GSA Annual Meeting in Seattle, Washington, USA - 2017

Paper No. 296-3
Presentation Time: 8:30 AM

DIFFUSIVE FRACTIONATION OF LI IN WET, HIGHLY SILICIC MELTS


HOLYCROSS, Megan, Earth and Environmental Science, Rensselaer Polytechnic Institute, Troy, NY 12180, VILLENEUVE, Johan, Centre de Recherches Pétrographiques et Géochimiques, Nancy, France, RICHTER, Frank M., Department of the Geophysical Sciences, University of Chicago, 5734 S Ellis Ave, Chicago, IL 60637 and WATSON, E. Bruce, Earth and Environmetal Sciences, Rensselaer Polytechnic Institute, Jonsson-Rowland Science Center 1W19, 110 8th Street, Troy, NY 12180-3590, meganholycross@gmail.com

The discovery of large lithium isotopic gradients in geologic materials has motivated recent work examining diffusion and diffusive fractionation of Li isotopes in silicate crystals and melts. The rapid transport properties of Li and its large isotope mass effect make δ7Li an excellent tracer of short-lived magmatic events. Lithium diffusion measurements in a variety of silicate media are needed to accurately model kinetic fractionation effects in natural samples. Here, diffusion couple experiments were used to determine Li mobilities in rhyolite melts containing ~6 wt% H2O over the temperature range 790-875 ºC. Laser ablation ICP-MS was used to characterize bulk lithium concentration profiles in all samples, from which 7Li diffusion coefficients were extracted. Lithium transport in rhyolite melt is very fast even in dry melts, and diffusivities are significantly increased by the presence of dissolved H2O in the melt network. Li diffusion coefficients conform to the expected Arrhenius relation D=D0exp(-Ea/RT), where the constants log(D0, m2/s)=-7.35±0.14 and Ea=39.31±2.91 kJ/mol.
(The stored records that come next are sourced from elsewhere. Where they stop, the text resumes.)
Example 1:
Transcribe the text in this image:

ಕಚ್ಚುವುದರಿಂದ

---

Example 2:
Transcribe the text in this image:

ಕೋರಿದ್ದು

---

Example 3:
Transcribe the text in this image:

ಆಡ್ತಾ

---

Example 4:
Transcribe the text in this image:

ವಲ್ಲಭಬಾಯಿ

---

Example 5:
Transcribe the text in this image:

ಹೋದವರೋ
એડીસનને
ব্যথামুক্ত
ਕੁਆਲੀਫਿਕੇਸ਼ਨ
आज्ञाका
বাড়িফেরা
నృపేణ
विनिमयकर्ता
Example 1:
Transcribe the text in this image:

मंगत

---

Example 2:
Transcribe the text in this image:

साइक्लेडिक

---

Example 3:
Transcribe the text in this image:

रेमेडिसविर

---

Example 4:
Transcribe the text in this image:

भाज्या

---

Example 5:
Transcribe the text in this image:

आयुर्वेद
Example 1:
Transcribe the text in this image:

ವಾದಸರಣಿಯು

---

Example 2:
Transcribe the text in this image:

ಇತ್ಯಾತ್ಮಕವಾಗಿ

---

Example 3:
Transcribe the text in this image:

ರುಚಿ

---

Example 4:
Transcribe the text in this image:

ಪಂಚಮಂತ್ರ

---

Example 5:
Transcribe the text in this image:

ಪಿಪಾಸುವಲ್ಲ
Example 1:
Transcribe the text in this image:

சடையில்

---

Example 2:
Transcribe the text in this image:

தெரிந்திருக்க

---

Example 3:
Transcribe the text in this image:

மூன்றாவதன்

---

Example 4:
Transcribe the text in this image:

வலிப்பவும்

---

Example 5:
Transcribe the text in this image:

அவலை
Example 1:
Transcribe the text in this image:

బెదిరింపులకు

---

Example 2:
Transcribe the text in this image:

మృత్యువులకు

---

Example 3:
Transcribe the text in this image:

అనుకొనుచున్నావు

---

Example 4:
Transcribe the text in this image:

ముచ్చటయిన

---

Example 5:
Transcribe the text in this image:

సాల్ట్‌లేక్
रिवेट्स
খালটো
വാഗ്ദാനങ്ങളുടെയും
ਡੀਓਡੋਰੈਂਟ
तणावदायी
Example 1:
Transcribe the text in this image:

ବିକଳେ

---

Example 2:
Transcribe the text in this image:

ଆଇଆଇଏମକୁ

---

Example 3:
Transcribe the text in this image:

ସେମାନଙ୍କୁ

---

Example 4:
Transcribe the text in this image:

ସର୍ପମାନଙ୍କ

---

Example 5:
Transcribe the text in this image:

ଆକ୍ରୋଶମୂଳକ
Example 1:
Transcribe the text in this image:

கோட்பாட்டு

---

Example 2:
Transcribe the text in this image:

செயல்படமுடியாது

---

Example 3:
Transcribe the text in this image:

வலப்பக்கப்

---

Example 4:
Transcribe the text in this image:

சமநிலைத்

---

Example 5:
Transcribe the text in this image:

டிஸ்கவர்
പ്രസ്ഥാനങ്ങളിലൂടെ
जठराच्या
Ion microprobe analyses were run on a Cameca 1280 at the CRPG in Nancy, France to determine the mass dependence of lithium diffusion in wet rhyolite. The lithium isotope mass effect is parameterized by the empirical equation (D6/D7)=(7/6)β. Over the investigated temperature range, D6Li is roughly 3.5% faster than D7Li, corresponding to β= 0.228 for diffusive fractionation of Li isotopes in hydrous rhyolite liquids. This value is slightly higher than β= 0.215 determined by Richter et al. (2003) for Li in a dry basalt-rhyolite diffusion couple. Diffusion in silicate melt may significantly fractionate 6Li from 7Li and create large gradients in δ7Li in rhyolite magma bodies.

Richter, F.M., Davis, A.M., DePaolo, D.J., and E.B. Watson (2003) Isotope fractionation by chemical diffusion between molten basalt and rhyolite. Geochimica et Cosmochimica Acta, v. 67, p. 3905-3923, doi:10.1016/S0016-7037(03)00174-1.